This is a core course in introductory microeconomic theory. Microeconomics as a field studies how individuals and firms make consumption and production decisions, respectively, and how these decisions determine the allocation of scarce resources in a market. As such, it provides a formal framework to study policy-relevant questions like: Does a subsidy unambiguously increase the profit of a struggling firm? Or even questions like: Should a pizza restaurant start a price war with its competitor down the block? How does a price change in coffee alter the demand for breakfast muffins?
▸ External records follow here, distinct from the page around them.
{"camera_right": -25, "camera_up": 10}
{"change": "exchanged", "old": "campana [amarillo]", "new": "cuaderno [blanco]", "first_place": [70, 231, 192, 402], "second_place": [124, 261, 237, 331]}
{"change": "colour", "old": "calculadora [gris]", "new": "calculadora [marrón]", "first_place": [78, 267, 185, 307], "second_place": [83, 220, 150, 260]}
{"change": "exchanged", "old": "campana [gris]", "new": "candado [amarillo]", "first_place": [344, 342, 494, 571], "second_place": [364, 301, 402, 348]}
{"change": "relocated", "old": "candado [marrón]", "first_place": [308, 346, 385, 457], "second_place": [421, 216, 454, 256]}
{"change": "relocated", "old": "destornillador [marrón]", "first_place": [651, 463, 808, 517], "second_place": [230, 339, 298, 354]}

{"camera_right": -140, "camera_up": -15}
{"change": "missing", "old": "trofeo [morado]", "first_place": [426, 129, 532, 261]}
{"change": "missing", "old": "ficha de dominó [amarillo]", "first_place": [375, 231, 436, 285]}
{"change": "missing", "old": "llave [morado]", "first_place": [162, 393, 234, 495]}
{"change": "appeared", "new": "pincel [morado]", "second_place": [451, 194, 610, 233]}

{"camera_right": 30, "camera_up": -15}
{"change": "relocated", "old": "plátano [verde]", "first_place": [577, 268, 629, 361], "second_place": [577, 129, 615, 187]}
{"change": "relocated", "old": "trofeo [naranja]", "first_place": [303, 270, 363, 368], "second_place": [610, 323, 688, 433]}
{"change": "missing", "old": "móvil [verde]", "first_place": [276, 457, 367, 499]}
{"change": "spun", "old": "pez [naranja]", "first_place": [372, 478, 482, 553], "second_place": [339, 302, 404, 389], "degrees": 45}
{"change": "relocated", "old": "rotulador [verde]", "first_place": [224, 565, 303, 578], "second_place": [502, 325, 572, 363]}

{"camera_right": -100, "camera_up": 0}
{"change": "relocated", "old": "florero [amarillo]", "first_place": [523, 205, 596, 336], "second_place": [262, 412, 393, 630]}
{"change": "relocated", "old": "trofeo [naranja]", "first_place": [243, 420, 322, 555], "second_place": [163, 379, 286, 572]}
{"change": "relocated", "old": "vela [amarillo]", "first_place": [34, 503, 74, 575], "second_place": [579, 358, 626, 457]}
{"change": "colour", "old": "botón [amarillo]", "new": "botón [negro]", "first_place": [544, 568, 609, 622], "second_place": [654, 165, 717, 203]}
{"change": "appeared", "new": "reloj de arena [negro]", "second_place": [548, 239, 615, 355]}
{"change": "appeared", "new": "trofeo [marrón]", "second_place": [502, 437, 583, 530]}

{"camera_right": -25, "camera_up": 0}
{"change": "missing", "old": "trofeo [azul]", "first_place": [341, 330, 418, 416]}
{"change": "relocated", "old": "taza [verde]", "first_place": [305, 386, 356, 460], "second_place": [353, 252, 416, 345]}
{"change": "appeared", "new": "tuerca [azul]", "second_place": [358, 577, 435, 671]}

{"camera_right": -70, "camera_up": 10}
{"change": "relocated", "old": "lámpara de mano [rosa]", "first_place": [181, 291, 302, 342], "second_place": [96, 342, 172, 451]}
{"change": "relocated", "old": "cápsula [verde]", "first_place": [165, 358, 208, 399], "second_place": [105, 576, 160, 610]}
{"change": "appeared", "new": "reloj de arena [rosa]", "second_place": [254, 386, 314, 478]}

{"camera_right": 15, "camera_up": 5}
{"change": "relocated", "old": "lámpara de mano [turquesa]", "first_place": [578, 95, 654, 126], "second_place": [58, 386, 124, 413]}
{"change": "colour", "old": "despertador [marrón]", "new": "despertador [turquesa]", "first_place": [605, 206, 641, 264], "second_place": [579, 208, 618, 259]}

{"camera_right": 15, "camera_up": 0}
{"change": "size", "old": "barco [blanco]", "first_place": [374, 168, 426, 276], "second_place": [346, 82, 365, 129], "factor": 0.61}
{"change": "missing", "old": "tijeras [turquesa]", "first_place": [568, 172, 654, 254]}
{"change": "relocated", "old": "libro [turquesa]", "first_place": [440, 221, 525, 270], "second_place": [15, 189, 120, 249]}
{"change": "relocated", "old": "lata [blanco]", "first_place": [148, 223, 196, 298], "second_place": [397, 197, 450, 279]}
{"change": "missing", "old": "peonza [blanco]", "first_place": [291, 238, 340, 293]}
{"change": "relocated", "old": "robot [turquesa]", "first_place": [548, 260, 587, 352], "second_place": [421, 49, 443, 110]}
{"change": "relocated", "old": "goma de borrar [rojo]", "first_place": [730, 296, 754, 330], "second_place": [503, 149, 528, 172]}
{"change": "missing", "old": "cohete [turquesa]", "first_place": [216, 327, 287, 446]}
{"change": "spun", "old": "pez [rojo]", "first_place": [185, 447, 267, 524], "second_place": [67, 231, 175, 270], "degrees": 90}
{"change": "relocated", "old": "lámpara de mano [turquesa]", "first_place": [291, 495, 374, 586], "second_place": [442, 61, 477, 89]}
One of the two main goals of the course is to introduce students to the core concepts of microeconomics. Students will learn the fundamentals of how economists model consumer and producer decision making starting with basic concepts such as consumer utility, income and substitution effect, demand, diminishing marginal returns, profit maximization, and supply. Then the course will show how the two sides of the market, consumers and producers, interact with each other by introducing the concept of equilibrium.

A second goal of the course is to provide students with analytical tools. These tools will allow students to analyze the equilibrium and make statements about its efficiency. Students will also be able to derive what happens to the market equilibrium when the market structure changes, when the government interferes in the market through subsidies, taxes, and price floors, or when the market faces problems such as externalities and free-riding in the presence of public goods.

At the end of the course, students should be able to understand the fundamental concepts and evaluate them using analytical tools, in order to understand how consumers and producers make choices, and how those choices affect market outcomes. They will learn both the benefits that free markets provide to society, and their limitations in dealing with problems. Students who successfully complete this three-week course will be prepared to study Economics at the university level, as well as to take the Advanced Placement (AP) examination in microeconomics.

Prerequisites: No prior knowledge or experience with economics is necessary. However, knowledge of mathematics at the Algebra II level is required.